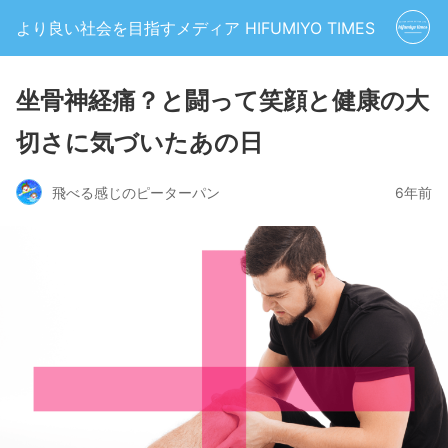
より良い社会を目指すメディア HIFUMIYO TIMES
坐骨神経痛？と闘って笑顔と健康の大
切さに気づいたあの日
飛べる感じのピーターパン
6年前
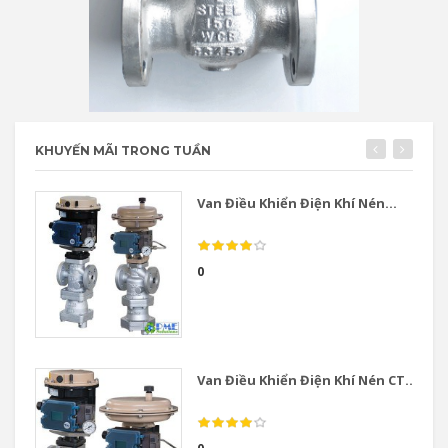
KHUYẾN MÃI TRONG TUẦN
Van Điều Khiển Điện Khí Nén...
0
Van Điều Khiển Điện Khí Nén CT...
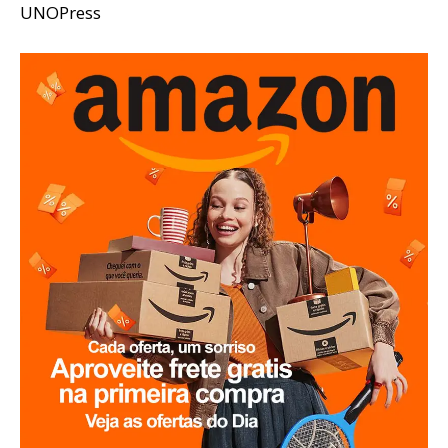
UNOPress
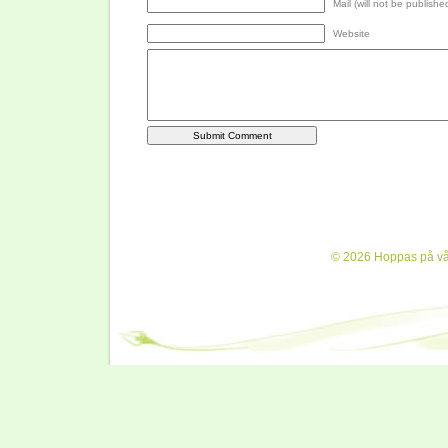
Mail (will not be publishe
Website
© 2026 Hoppas på vår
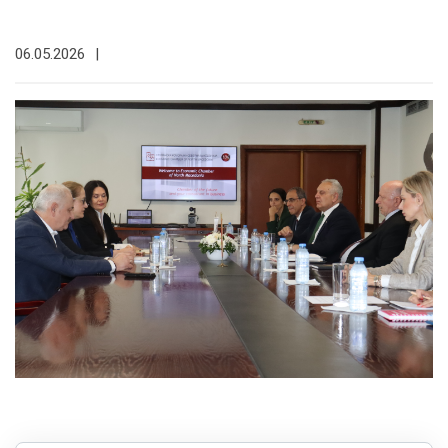
06.05.2026
|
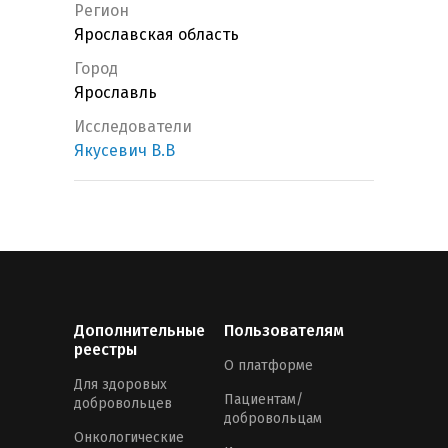
Регион
Ярославская область
Город
Ярославль
Исследователи
Якусевич В.В
Дополнительные
Пользователям
реестры
О платформе
Для здоровых
Пациентам/
добровольцев
добровольцам
Онкологические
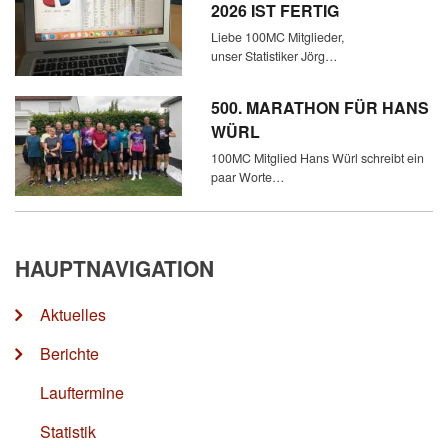
2026 IST FERTIG
Liebe 100MC Mitglieder,
unser Statistiker Jörg…
500. MARATHON FÜR HANS
WÜRL
100MC Mitglied Hans Würl schreibt ein
paar Worte…
HAUPTNAVIGATION
Aktuelles
Berichte
Lauftermine
Statistik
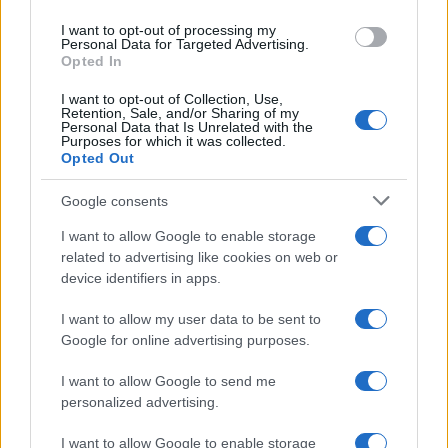
Dalla Convertibilità al "grillete fiscal":
use your data for below specified purposes in below Google
I want to opt-out of processing my
l'Argentina si consegna ai mercati (ancora
consent section.
Personal Data for Targeted Advertising.
una volta)
Opted In
01 Agosto 2026 19:07
I want to opt-out of Collection, Use,
Retention, Sale, and/or Sharing of my
Personal Data that Is Unrelated with the
Purposes for which it was collected.
Opted Out
#
ECONOMIA
E
DINTORNI
Google consents
di Giuseppe Masala
I want to allow Google to enable storage
related to advertising like cookies on web or
device identifiers in apps.
I want to allow my user data to be sent to
Google for online advertising purposes.
Gli Stati Uniti stanno perdendo “la Guerra
I want to allow Google to send me
Mondiale a pezzi”?
personalized advertising.
25 Giugno 2026 10:00
I want to allow Google to enable storage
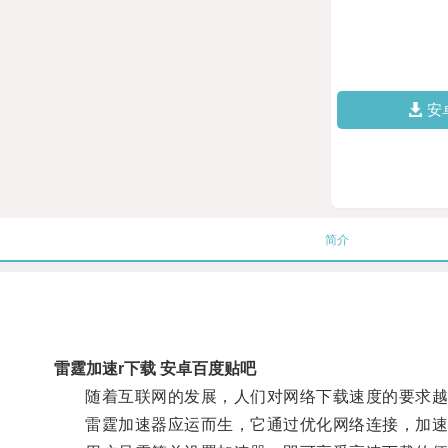
安
简介
雷霆加速r下载 安卓百度贴吧
随着互联网的发展，人们对网络下载速度的要求越
雷霆加速器应运而生，它通过优化网络连接，加速数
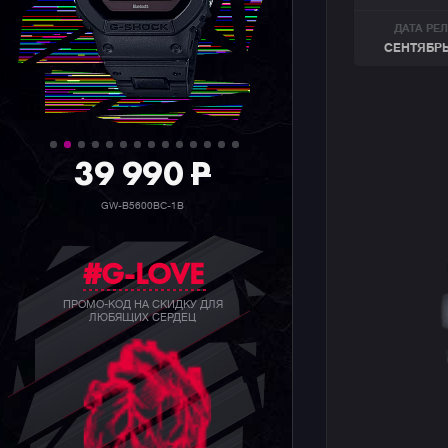
ДАТА РЕ
СЕНТЯБРЬ
39 990
P
GW-B5600BC-1B
#G-LOVE
ПРОМО-КОД НА СКИДКУ ДЛЯ
ЛЮБЯЩИХ СЕРДЕЦ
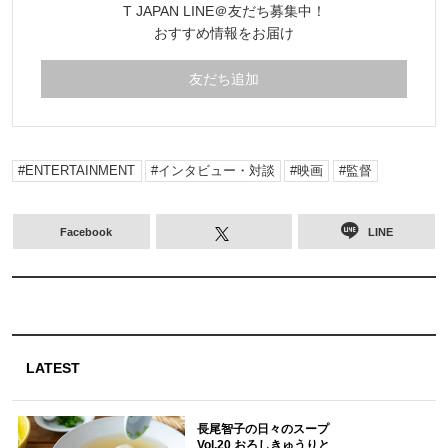
T JAPAN LINE＠友だち募集中！
おすすめ情報をお届け
友だち追加
ENTERTAINMENT
インタビュー・対談
映画
監督
Facebook
LINE
LATEST
長尾智子の日々のスープ
Vol.20 おろしきゅうりと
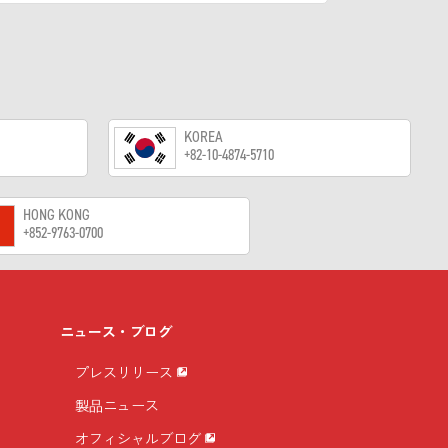
KOREA
+82-10-4874-5710
HONG KONG
+852-9763-0700
ニュース・ブログ
プレスリリース
製品ニュース
オフィシャルブログ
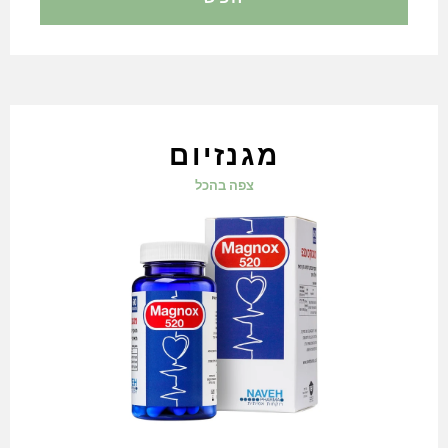
מגנזיום
צפה בהכל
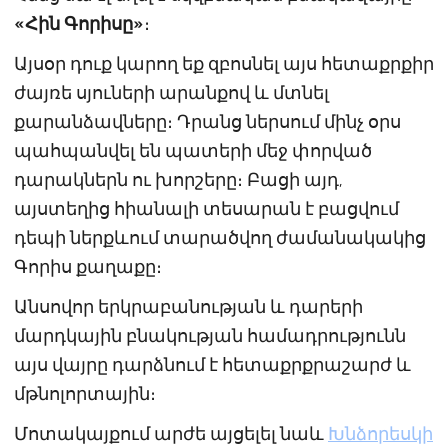
«Հին Գորիսը»
։
Այսօր դուք կարող եք զբոսնել այս հետաքրքիր
ժայռե սյուների արանքով և մտնել
քարանձավները։ Դրանց ներսում մինչ օրս
պահպանվել են պատերի մեջ փորված
դարակներն ու խորշերը։ Բացի այդ,
այստեղից հիանալի տեսարան է բացվում
դեպի ներքևում տարածվող ժամանակակից
Գորիս քաղաքը։
Անսովոր երկրաբանության և դարերի
մարդկային բնակության համադրությունն
այս վայրը դարձնում է հետաքրքրաշարժ և
մթնոլորտային։
Մոտակայքում արժե այցելել նաև
Խնձորեսկի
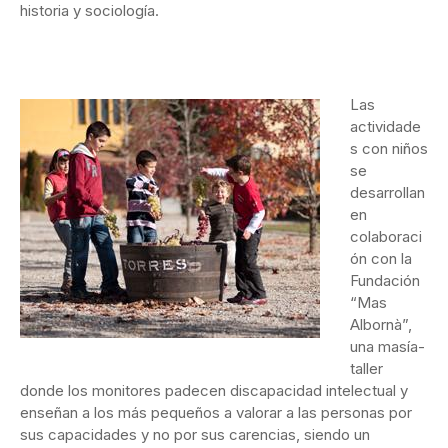
historia y sociología.
Las
actividade
s con niños
se
desarrollan
en
colaboraci
ón con la
Fundación
“Mas
Albornà”,
una masía-
taller
donde los monitores padecen discapacidad intelectual y
enseñan a los más pequeños a valorar a las personas por
sus capacidades y no por sus carencias, siendo un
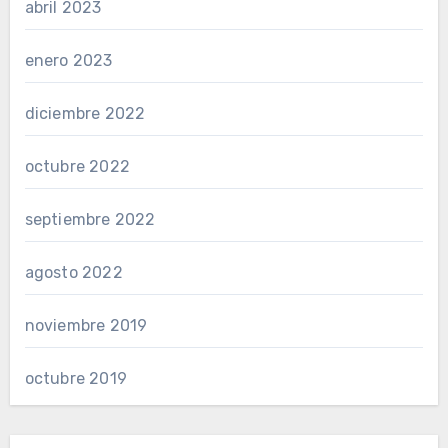
abril 2023
enero 2023
diciembre 2022
octubre 2022
septiembre 2022
agosto 2022
noviembre 2019
octubre 2019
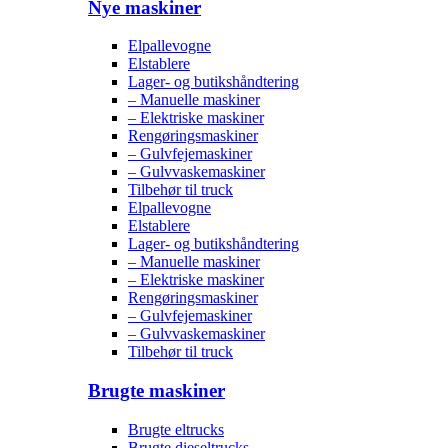
Nye maskiner
Elpallevogne
Elstablere
Lager- og butikshåndtering
– Manuelle maskiner
– Elektriske maskiner
Rengøringsmaskiner
– Gulvfejemaskiner
– Gulvvaskemaskiner
Tilbehør til truck
Elpallevogne
Elstablere
Lager- og butikshåndtering
– Manuelle maskiner
– Elektriske maskiner
Rengøringsmaskiner
– Gulvfejemaskiner
– Gulvvaskemaskiner
Tilbehør til truck
Brugte maskiner
Brugte eltrucks
Brugte dieseltrucks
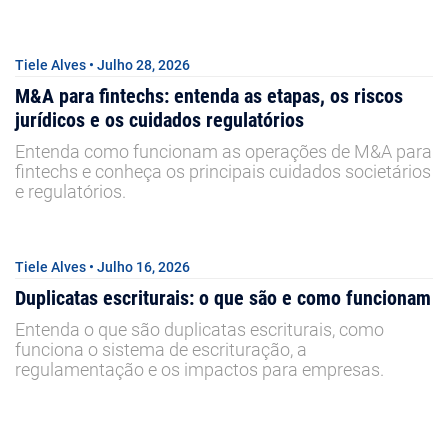
Tiele Alves • Julho 28, 2026
M&A para fintechs: entenda as etapas, os riscos
jurídicos e os cuidados regulatórios
Entenda como funcionam as operações de M&A para
fintechs e conheça os principais cuidados societários
e regulatórios.
Tiele Alves • Julho 16, 2026
Duplicatas escriturais: o que são e como funcionam
Entenda o que são duplicatas escriturais, como
funciona o sistema de escrituração, a
regulamentação e os impactos para empresas.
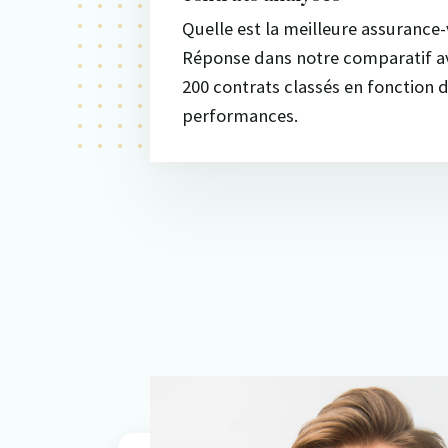
Quelle est la meilleure assurance-
Réponse dans notre comparatif a
200 contrats classés en fonction d
performances.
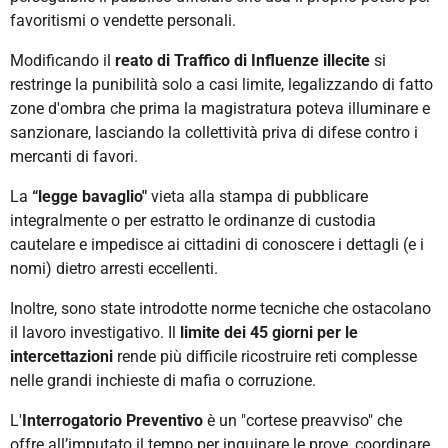
favoritismi o vendette personali.
Modificando il
reato di
Traffico di Influenze
illecite
si
restringe
la punibilità solo a casi limite, legalizzando di fatto
zone d'ombra che prima la magistratura poteva illuminare e
sanzionare, lasciando la collettività priva di difese contro i
mercanti di favori.
La
“legge b
avaglio"
vieta alla stampa
di pubblicare
integralmente o per estratto le ordinanze di custodia
cautelare e impedisce ai cittadini di conoscere i dettagli (e i
nomi) dietro arresti eccellenti.
Inoltre, sono state introdotte norme tecniche che ostacolano
il lavoro investigativo.
Il
limite dei 45 giorni per le
intercettazioni
rende più difficile r
icostruire reti complesse
nelle grandi inchieste di mafia o corruzione.
L'
Interrogatorio Preventivo
è
u
n
"cortese preavviso" che
offre all’imputato il tempo per inquinare le prove, coordinare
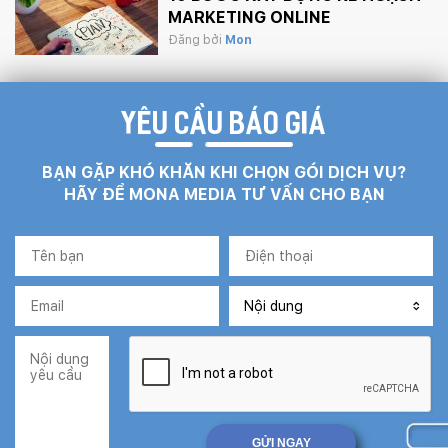
MARKETING ONLINE
Đăng bởi
Mon
YÊU CẦU BÁO GIÁ
BẠN GẶP KHÓ KHĂN KHI CHỌN GÓI DỊCH VỤ?
HÃY ĐỂ MONA MEDIA TƯ VẤN CHO BẠN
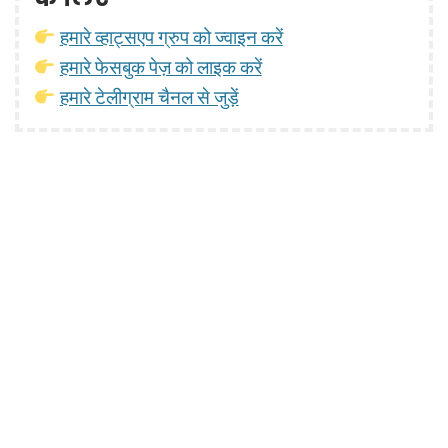
हमारे व्हाट्सएप ग्रुप को ज्वाइन करें
हमारे फेसबुक पेज़ को लाइक करें
हमारे टेलीग्राम चैनल से जुड़ें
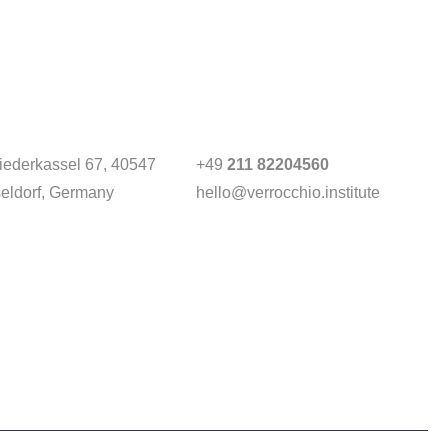
Niederkassel 67
, 40547
+49
211 82204560
eldorf, Germany
hello@verrocchio.institute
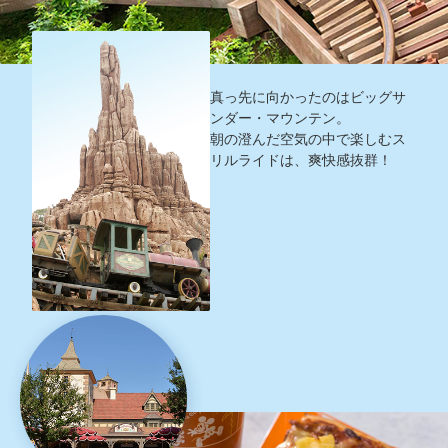
真っ先に向かったのはビッグサ
ンダー・マウンテン。
朝の澄んだ空気の中で楽しむス
リルライドは、爽快感抜群！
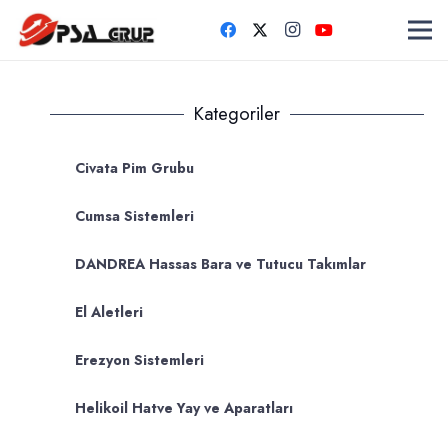
Kategoriler
Civata Pim Grubu
Cumsa Sistemleri
DANDREA Hassas Bara ve Tutucu Takımlar
El Aletleri
Erezyon Sistemleri
Helikoil Hatve Yay ve Aparatları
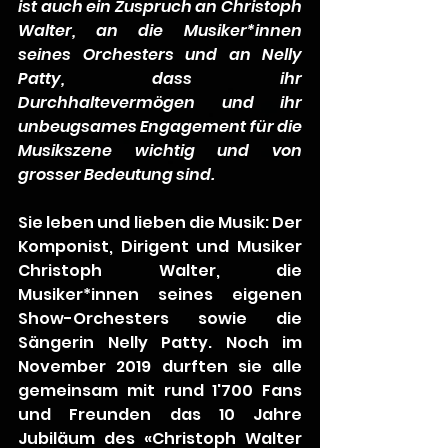
ist auch ein Zuspruch an Christoph 
Walter, an die Musiker*innen 
seines Orchesters und an Nelly 
Patty, dass ihr 
Durchhaltevermögen und ihr 
unbeugsames Engagement für die 
Musikszene wichtig und von 
grosser Bedeutung sind.
Sie leben und lieben die Musik: Der 
Komponist, Dirigent und Musiker 
Christoph Walter, die 
Musiker*innen seines eigenen 
Show-Orchesters sowie die 
Sängerin Nelly Patty. Noch im 
November 2019 durften sie alle 
gemeinsam mit rund 1'700 Fans 
und Freunden das 10 Jahre 
Jubiläum des «Christoph Walter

Exercise instructions: The word "Christoph" appears in some lines above. Return every one of those lines.

Result:
ist auch ein Zuspruch an Christoph 
Christoph Walter, die 
Jubiläum des «Christoph Walter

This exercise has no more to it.